Page MenuHomePhabricator

Validate URLs before calling Citoid
Closed, ResolvedPublic

Description

Wikipedia editors should be able to enter whatever value in citation template "url" (or aliases, see T301516) parameters, including invalid URLs (i.e., badly formatted). I assume Citoid would respond with a 400 Bad Request error in these cases, or it may try to resolve it somehow else without using Zotero translators (e.g., as a free text query). This would unnecessarily load the Citoid service (see T301510), and may even give us incorrect results (e.g., if the query is interpreted as free text).

To prevent this, consider using a library to validate that the value found in the "url" parameter (or one of its aliases) is a valid URL. Consider doing this at an early stage, such that a citation template can be dropped if it does not have a valid URL (just as we currently drop citation templates without URLs)

On the other hand, apparently some of our calls to Citoid are returning 404 errors. The most likely reason is that the resource no longer exists. However, I tried a request for "http://repositorio.unb.br/bitstream/10482/5542/1/2008_NeideMOGodinho.pdf" and got a 404 error, even though the resource does exist. Zotero does not support translating PDFs. See T136722 and T214038. I haven't checked Citoid's source code for this, but I wonder if we are getting a 404 response because of that.

We should avoid making Citoid requests for URLs pointing to PDF files. As far as I know, the only way to know for sure if a URL is pointing to a PDF file is checking for its "Content-Type" response header. We could make a separate HEAD request for all URLs before calling Citoid, but that would mean an extra burden. Alternatively, as a partial workaround, we could drop all URLs ending in ".pdf" at URL validation, assuming that they are in fact pointing to a URL file.

Event Timeline

Nidiah changed the task status from Open to In Progress.Feb 23 2022, 7:42 PM

URLs are validated before request using validators.url(url) (see doc: https://validators.readthedocs.io)

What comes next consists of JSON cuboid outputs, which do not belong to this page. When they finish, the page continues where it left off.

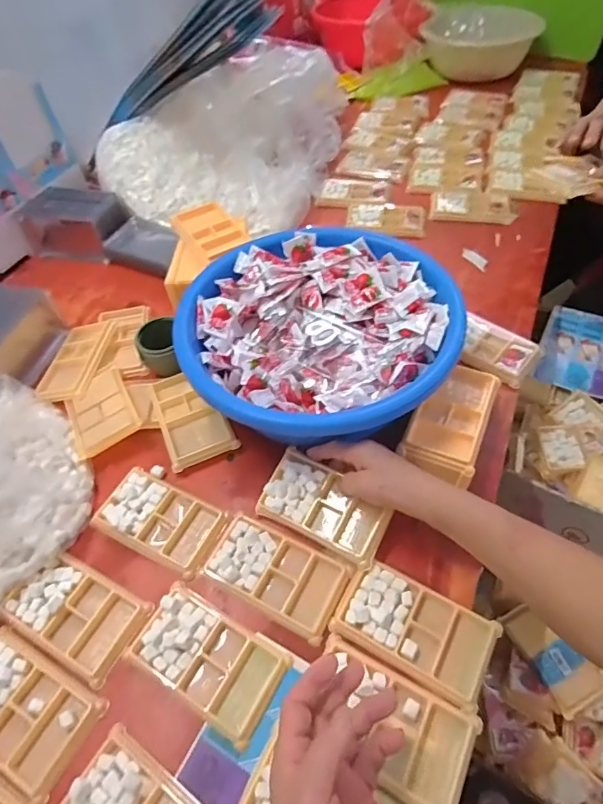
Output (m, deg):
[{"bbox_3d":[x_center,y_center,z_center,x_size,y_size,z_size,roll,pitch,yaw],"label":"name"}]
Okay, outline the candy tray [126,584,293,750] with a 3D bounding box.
[{"bbox_3d":[-0.085,0.229,0.434,0.136,0.018,0.074,27,59,23],"label":"candy tray"}]

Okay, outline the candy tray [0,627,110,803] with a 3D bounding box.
[{"bbox_3d":[-0.247,0.268,0.422,0.130,0.011,0.078,22,58,20],"label":"candy tray"}]

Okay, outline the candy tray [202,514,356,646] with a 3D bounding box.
[{"bbox_3d":[-0.025,0.164,0.464,0.129,0.016,0.070,22,58,20],"label":"candy tray"}]

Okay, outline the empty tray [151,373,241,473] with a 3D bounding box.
[{"bbox_3d":[-0.138,0.017,0.597,0.078,0.014,0.132,-23,54,-12],"label":"empty tray"}]

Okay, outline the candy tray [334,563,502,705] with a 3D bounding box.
[{"bbox_3d":[0.103,0.206,0.438,0.136,0.015,0.077,21,57,19],"label":"candy tray"}]

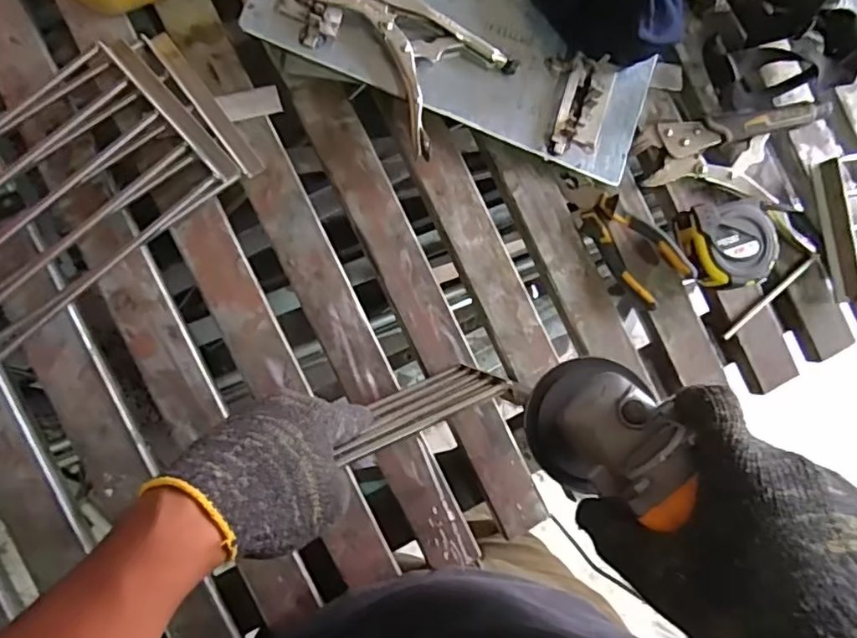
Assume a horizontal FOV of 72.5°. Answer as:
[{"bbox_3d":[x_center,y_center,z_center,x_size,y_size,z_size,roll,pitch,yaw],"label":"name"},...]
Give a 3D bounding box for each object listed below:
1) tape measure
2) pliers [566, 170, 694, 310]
[{"bbox_3d":[0.293,-0.070,0.577,0.083,0.049,0.085,-7,89,-8],"label":"tape measure"},{"bbox_3d":[0.185,-0.083,0.565,0.058,0.039,0.151,-45,94,-8],"label":"pliers"}]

Indeed, URLs ending in .pdf return 404 error. But they represent only 6.35% of our corpus.

Indeed, URLs ending in .pdf return 404 error. But they represent only 6.35% of our corpus.

Thanks for the info. That's a lot! It would represent roughly 30k references, right? That may take us a lot of time already, as per T301510. I think it would be reasonable to simply ignore them. What do you think?

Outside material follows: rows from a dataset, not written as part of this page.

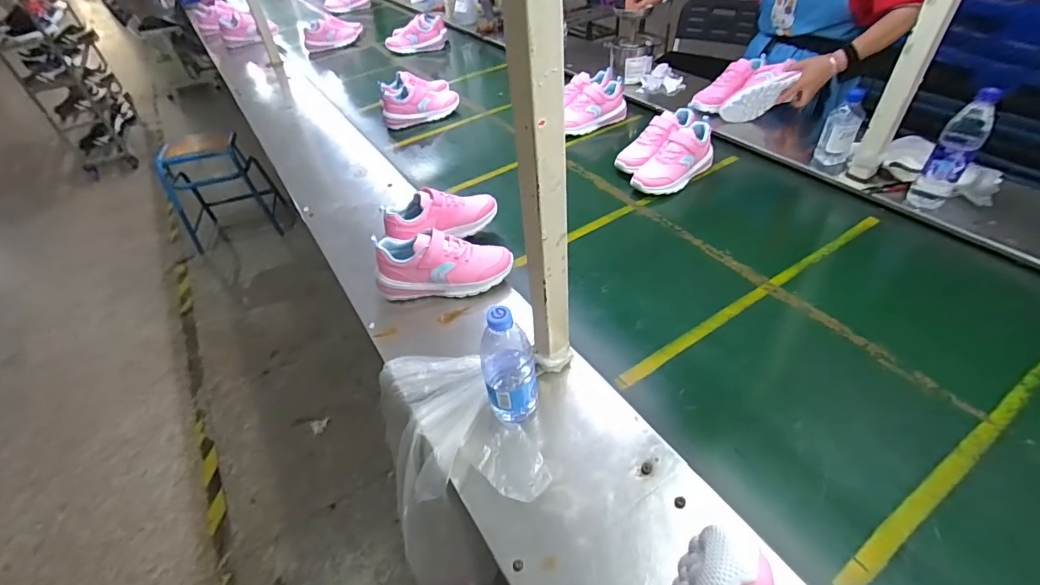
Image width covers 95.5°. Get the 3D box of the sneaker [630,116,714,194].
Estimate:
[{"bbox_3d":[0.386,-0.324,1.167,0.252,0.114,0.088,-37,51,-27],"label":"sneaker"}]

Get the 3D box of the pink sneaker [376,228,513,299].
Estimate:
[{"bbox_3d":[-0.142,-0.053,0.884,0.251,0.107,0.075,-6,44,1],"label":"pink sneaker"}]

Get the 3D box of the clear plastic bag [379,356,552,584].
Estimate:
[{"bbox_3d":[-0.099,0.277,0.762,0.215,0.235,0.323,-21,46,-14],"label":"clear plastic bag"}]

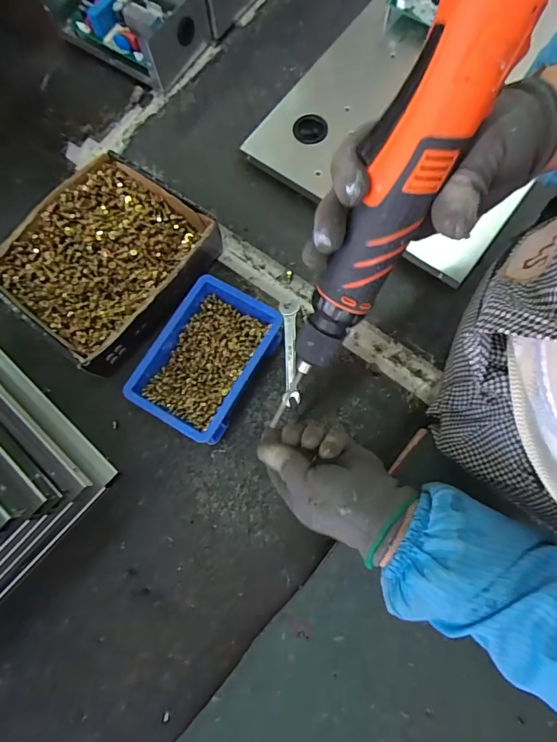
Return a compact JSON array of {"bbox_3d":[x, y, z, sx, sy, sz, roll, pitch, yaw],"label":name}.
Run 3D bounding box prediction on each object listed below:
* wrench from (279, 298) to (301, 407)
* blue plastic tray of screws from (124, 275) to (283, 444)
[{"bbox_3d":[0.013,-0.023,0.460,0.020,0.006,0.119,-2,74,1],"label":"wrench"},{"bbox_3d":[-0.071,-0.011,0.435,0.109,0.054,0.149,30,80,11],"label":"blue plastic tray of screws"}]

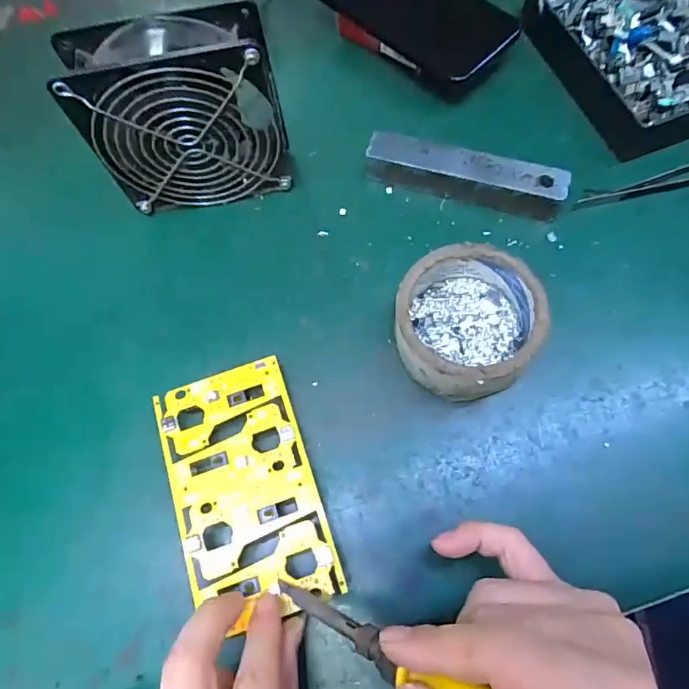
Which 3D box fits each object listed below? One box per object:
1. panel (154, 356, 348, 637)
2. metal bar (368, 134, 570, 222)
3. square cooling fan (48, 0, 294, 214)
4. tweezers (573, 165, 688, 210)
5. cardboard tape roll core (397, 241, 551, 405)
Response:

Sure, at the current rhythm, that would save us 22h for T301510.

I will also check the validation method, I think it is not working properly. I estimate that non valid URLs are ~17k, that is 13h of queries.

Maybe also check and ignore some of the cases discussed by email, that would be valid URLs, but that would return error 400 from Citoid:

The other cases discussed by email would either not be valid URLs (the URL doesn't have a hostname) or would require actually fetching the URL by us to find out (the hostname resolves to a private URL, or does not resolve, or the maximum number of redirections is reached).

Given that the number of URLs not found is so high (25% as discussed by email) we may eventually consider making a HEAD request to the actual resource to check if it returns an HTTP 200 response before making the request to Citoid. This may help with T301510. I'm going to open a separate issue for this, though.

As discussed with @Nidiah, ignoring URLs that don't start with http or https is pending.

Note that @Kerry_Raymond has found other URLs that are failing with Citoid. She has listed them here, some of which have been listed in our list of problematic URLs as well.

I have tried some of those included in our list:

I've added these comments to our list of problematic URLs. I guess these should be reported to the Citoid project instead.

For our project, I imagine these are exceptions. I wouldn't try to deal with them.

URLs having schemes other than http or https or private hosts were excluded.

Total urls extracted from articles: 461k
Valid urls: 432k
Valid urls without duplicates: 383k